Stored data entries
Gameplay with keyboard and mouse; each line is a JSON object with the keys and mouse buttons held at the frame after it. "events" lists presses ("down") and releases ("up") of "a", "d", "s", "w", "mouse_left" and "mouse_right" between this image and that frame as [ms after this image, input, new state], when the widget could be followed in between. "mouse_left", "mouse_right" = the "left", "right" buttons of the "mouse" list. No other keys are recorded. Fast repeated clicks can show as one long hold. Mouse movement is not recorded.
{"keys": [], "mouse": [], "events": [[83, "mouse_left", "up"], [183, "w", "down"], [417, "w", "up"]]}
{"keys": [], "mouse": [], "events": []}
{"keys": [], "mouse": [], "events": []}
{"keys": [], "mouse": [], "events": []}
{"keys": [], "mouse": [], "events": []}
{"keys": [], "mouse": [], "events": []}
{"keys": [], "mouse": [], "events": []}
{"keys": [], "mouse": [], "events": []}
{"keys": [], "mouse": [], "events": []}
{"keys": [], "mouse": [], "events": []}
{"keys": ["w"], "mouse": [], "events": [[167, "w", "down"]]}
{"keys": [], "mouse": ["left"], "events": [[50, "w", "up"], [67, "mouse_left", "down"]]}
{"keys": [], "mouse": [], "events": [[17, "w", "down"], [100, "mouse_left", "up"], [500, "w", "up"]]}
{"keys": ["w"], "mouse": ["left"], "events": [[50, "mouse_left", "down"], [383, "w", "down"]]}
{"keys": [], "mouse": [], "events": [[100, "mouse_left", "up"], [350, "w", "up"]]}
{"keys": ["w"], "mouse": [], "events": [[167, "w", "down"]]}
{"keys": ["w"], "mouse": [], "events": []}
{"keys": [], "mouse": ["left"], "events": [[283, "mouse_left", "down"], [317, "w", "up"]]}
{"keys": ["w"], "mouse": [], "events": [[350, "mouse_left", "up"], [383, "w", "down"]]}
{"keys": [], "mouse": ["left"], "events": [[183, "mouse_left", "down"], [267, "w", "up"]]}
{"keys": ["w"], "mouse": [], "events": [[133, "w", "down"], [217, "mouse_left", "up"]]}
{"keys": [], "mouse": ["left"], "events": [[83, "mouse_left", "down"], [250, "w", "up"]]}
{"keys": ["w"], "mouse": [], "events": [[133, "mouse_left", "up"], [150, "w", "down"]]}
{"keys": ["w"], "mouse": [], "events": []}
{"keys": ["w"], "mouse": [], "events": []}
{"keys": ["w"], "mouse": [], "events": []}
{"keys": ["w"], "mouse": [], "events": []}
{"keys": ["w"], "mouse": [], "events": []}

* EXERCISE AIM *
For this exercise, the records above must be returned exactly.

* RESPONSE AREA *
Gameplay with keyboard and mouse; each line is a JSON object with the keys and mouse buttons held at the frame after it. "events" lists presses ("down") and releases ("up") of "a", "d", "s", "w", "mouse_left" and "mouse_right" between this image and that frame as [ms after this image, input, new state], when the widget could be followed in between. "mouse_left", "mouse_right" = the "left", "right" buttons of the "mouse" list. No other keys are recorded. Fast repeated clicks can show as one long hold. Mouse movement is not recorded.
{"keys": [], "mouse": [], "events": [[83, "mouse_left", "up"], [183, "w", "down"], [417, "w", "up"]]}
{"keys": [], "mouse": [], "events": []}
{"keys": [], "mouse": [], "events": []}
{"keys": [], "mouse": [], "events": []}
{"keys": [], "mouse": [], "events": []}
{"keys": [], "mouse": [], "events": []}
{"keys": [], "mouse": [], "events": []}
{"keys": [], "mouse": [], "events": []}
{"keys": [], "mouse": [], "events": []}
{"keys": [], "mouse": [], "events": []}
{"keys": ["w"], "mouse": [], "events": [[167, "w", "down"]]}
{"keys": [], "mouse": ["left"], "events": [[50, "w", "up"], [67, "mouse_left", "down"]]}
{"keys": [], "mouse": [], "events": [[17, "w", "down"], [100, "mouse_left", "up"], [500, "w", "up"]]}
{"keys": ["w"], "mouse": ["left"], "events": [[50, "mouse_left", "down"], [383, "w", "down"]]}
{"keys": [], "mouse": [], "events": [[100, "mouse_left", "up"], [350, "w", "up"]]}
{"keys": ["w"], "mouse": [], "events": [[167, "w", "down"]]}
{"keys": ["w"], "mouse": [], "events": []}
{"keys": [], "mouse": ["left"], "events": [[283, "mouse_left", "down"], [317, "w", "up"]]}
{"keys": ["w"], "mouse": [], "events": [[350, "mouse_left", "up"], [383, "w", "down"]]}
{"keys": [], "mouse": ["left"], "events": [[183, "mouse_left", "down"], [267, "w", "up"]]}
{"keys": ["w"], "mouse": [], "events": [[133, "w", "down"], [217, "mouse_left", "up"]]}
{"keys": [], "mouse": ["left"], "events": [[83, "mouse_left", "down"], [250, "w", "up"]]}
{"keys": ["w"], "mouse": [], "events": [[133, "mouse_left", "up"], [150, "w", "down"]]}
{"keys": ["w"], "mouse": [], "events": []}
{"keys": ["w"], "mouse": [], "events": []}
{"keys": ["w"], "mouse": [], "events": []}
{"keys": ["w"], "mouse": [], "events": []}
{"keys": ["w"], "mouse": [], "events": []}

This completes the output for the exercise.